## DATASET ENTRIES
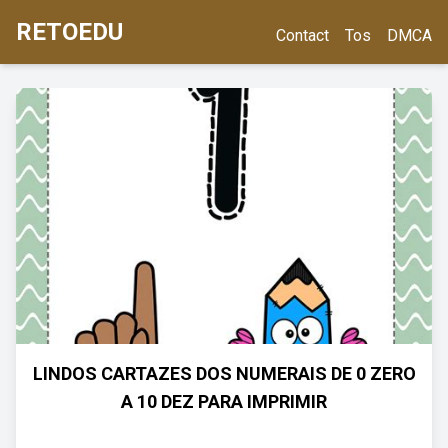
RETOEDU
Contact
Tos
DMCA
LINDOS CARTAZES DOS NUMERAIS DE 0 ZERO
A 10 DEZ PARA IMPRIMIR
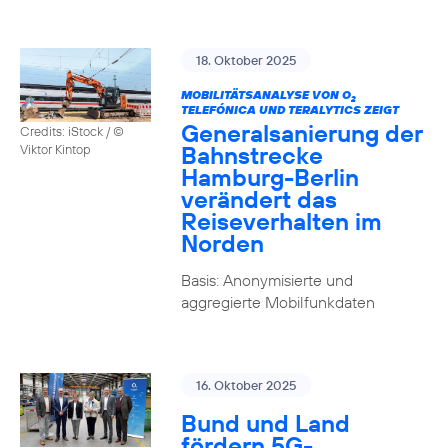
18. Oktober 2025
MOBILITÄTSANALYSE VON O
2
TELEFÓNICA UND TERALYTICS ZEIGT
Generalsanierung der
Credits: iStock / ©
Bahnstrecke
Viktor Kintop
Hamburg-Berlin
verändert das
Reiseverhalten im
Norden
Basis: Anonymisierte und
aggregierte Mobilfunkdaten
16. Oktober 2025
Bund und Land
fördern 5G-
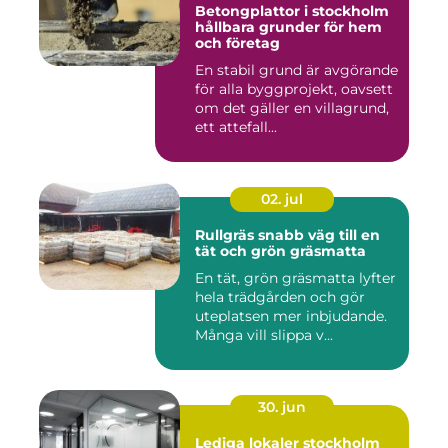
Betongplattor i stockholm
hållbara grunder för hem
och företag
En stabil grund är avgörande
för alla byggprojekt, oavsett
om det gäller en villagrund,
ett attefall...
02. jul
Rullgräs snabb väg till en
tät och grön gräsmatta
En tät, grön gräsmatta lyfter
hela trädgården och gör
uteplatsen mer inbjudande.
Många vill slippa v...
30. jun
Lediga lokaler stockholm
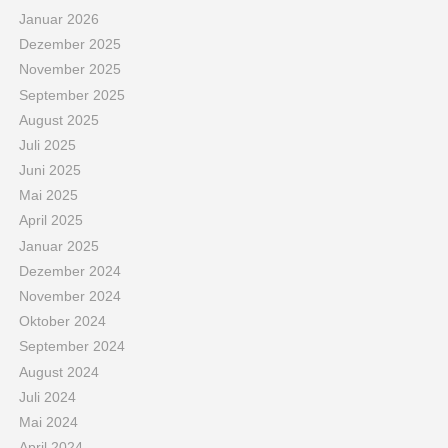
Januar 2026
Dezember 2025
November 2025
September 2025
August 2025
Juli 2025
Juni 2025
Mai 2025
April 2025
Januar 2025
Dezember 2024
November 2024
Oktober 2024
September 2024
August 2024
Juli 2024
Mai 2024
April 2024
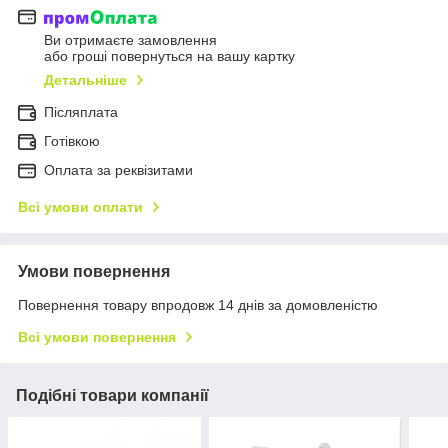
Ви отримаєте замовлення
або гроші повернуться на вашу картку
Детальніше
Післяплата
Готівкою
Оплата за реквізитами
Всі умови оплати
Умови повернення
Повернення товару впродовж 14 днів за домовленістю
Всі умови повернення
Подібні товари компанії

## TASK
Without the pictures, write out the entire listing exactly.

## RESPONSE BOX
RETOEDU
Contact
Tos
DMCA
LINDOS CARTAZES DOS NUMERAIS DE 0 ZERO
A 10 DEZ PARA IMPRIMIR
18. Oktober 2025
MOBILITÄTSANALYSE VON O
2
TELEFÓNICA UND TERALYTICS ZEIGT
Generalsanierung der
Credits: iStock / ©
Bahnstrecke
Viktor Kintop
Hamburg-Berlin
verändert das
Reiseverhalten im
Norden
Basis: Anonymisierte und
aggregierte Mobilfunkdaten
16. Oktober 2025
Bund und Land
fördern 5G-
Betongplattor i stockholm
hållbara grunder för hem
och företag
En stabil grund är avgörande
för alla byggprojekt, oavsett
om det gäller en villagrund,
ett attefall...
02. jul
Rullgräs snabb väg till en
tät och grön gräsmatta
En tät, grön gräsmatta lyfter
hela trädgården och gör
uteplatsen mer inbjudande.
Många vill slippa v...
30. jun
Lediga lokaler stockholm
Januar 2026
Dezember 2025
November 2025
September 2025
August 2025
Juli 2025
Juni 2025
Mai 2025
April 2025
Januar 2025
Dezember 2024
November 2024
Oktober 2024
September 2024
August 2024
Juli 2024
Mai 2024
April 2024
Ви отримаєте замовлення
або гроші повернуться на вашу картку
Детальніше
Післяплата
Готівкою
Оплата за реквізитами
Всі умови оплати
Умови повернення
Повернення товару впродовж 14 днів за домовленістю
Всі умови повернення
Подібні товари компанії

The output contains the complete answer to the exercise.